Member of the Pennsylvania House of Representatives from the 35th district
- In office January 7, 2003 – August 11, 2017
- Preceded by: Thomas A. Michlovic
- Succeeded by: Austin Davis

Personal details
- Born: October 17, 1969 (age 56) McKeesport, Pennsylvania
- Party: Democratic
- Spouse: Debbie Gergely
- Relations: Matthew Gergely (brother)
- Children: Nicole, Andrew (AJ), Olivia
- Education: Indiana University of Pennsylvania

= Marc Gergely =

American politician (born 1969)

Marc J. Gergely (born October 17, 1969) is a former Democratic Party member of the Pennsylvania House of Representatives representing the 35th District and was elected in 2002. He was the Deputy Whip and was the only Democrat from Allegheny County to serve on the Labor Committee.

==Early life==
Gergely attended Indiana University of Pennsylvania. He began his working career by working for state Senator Albert "Buddy" Belan. He became the head of the McKeesport, Pennsylvania school district at age 26.

==Political career==
Gergely later worked as a director of the David Lawrence Convention Center in Pittsburgh. Prior to his election to the House, he was employed as a legislative assistant to state Senator Sean Logan.
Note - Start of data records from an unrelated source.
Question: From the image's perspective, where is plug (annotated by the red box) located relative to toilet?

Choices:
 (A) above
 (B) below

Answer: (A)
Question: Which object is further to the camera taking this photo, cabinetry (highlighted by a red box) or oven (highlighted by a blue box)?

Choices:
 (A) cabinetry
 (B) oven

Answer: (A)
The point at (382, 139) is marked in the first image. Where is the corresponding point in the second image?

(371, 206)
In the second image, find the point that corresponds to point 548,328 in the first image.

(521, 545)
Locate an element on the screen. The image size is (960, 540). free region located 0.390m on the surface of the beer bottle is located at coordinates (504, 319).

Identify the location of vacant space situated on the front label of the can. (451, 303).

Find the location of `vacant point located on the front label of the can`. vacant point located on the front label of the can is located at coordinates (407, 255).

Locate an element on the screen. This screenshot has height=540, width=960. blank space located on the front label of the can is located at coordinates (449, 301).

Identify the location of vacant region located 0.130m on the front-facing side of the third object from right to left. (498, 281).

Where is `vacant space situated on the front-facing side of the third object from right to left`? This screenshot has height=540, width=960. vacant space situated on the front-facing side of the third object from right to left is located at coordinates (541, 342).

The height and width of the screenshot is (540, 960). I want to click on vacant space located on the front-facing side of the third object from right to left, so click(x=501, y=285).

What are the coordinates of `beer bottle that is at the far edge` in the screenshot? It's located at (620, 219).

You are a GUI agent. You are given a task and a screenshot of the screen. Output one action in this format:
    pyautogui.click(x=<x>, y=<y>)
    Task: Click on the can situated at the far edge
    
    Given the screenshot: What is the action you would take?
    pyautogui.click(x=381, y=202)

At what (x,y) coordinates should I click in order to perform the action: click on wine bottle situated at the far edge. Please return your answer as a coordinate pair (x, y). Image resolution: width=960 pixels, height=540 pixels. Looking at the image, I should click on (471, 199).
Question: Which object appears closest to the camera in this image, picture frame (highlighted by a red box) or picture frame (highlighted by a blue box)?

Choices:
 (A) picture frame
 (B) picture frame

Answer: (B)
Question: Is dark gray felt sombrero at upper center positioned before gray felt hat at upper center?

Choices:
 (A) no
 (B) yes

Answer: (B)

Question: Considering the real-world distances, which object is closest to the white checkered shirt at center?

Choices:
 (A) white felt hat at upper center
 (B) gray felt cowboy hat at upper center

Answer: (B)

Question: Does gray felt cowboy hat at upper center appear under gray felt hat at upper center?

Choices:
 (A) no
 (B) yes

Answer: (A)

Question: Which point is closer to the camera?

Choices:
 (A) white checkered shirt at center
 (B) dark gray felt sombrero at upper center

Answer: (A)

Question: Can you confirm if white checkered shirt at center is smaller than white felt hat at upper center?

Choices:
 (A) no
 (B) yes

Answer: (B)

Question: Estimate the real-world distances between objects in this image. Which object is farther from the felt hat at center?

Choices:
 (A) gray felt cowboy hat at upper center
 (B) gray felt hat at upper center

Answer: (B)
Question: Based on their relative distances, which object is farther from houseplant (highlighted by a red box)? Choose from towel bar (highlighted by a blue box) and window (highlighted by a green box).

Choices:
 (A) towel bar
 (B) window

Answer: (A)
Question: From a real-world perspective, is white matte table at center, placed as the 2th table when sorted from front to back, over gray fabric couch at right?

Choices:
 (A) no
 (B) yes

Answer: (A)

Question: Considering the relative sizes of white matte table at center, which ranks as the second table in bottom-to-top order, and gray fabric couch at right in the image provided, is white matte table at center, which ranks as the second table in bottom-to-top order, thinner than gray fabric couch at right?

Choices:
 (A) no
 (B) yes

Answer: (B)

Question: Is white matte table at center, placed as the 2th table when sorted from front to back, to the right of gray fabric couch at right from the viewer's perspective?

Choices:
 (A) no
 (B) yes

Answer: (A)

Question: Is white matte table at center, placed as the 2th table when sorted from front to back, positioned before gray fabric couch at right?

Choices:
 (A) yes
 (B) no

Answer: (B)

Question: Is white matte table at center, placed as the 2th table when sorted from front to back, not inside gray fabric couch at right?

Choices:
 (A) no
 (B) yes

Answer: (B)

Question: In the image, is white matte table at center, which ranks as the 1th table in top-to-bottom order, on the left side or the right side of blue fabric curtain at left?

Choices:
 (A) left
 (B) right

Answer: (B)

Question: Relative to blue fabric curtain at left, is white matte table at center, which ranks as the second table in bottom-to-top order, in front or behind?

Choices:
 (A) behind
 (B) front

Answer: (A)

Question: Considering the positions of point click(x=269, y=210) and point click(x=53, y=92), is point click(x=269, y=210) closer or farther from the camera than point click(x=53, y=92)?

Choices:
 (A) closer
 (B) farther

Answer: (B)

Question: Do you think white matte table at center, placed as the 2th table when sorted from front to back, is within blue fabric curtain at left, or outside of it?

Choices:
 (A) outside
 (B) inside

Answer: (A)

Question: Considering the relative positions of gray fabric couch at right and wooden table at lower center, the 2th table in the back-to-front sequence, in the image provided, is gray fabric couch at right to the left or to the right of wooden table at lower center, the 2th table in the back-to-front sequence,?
In 2006 Gergely defeated former Duquesne Mayor George Matta II (53% - 47%). Matta ran what the Pittsburgh Post-Gazette called a "deceptive campaign". Matta falsely claimed Gergely voted for, and took, the controversial 2005 late night pay-raise. The Post-Gazette said, "At first such advertising would seem to be the product of some political Darth Vader. But given how easily it is debunked, it is more like the work of Vader's dim-witted brother.... We don't know who George Matta's media mastermind is, but the person should be fired. And Mr. Matta owes an apology to the Post-Gazette and the people of the 35th District -- they, as much as Rep. Gergely, have been the victims of a campaign of misinformation."

On September 7, 2013, Gergely was linked to an illegal gambling operation. He released a statement on September 9, 2013, described by the Pittsburgh Post-Gazette as "vague" and revealing little about the "relationship" he is recorded alluding to with Mr. Ronald "Pork" Melocchi. In August 2017, Gergely pleaded guilty to counts of conspiracy and accepting an illegal campaign contribution.

His brother Matthew Gergely also represented the same district from 2023 to 2025.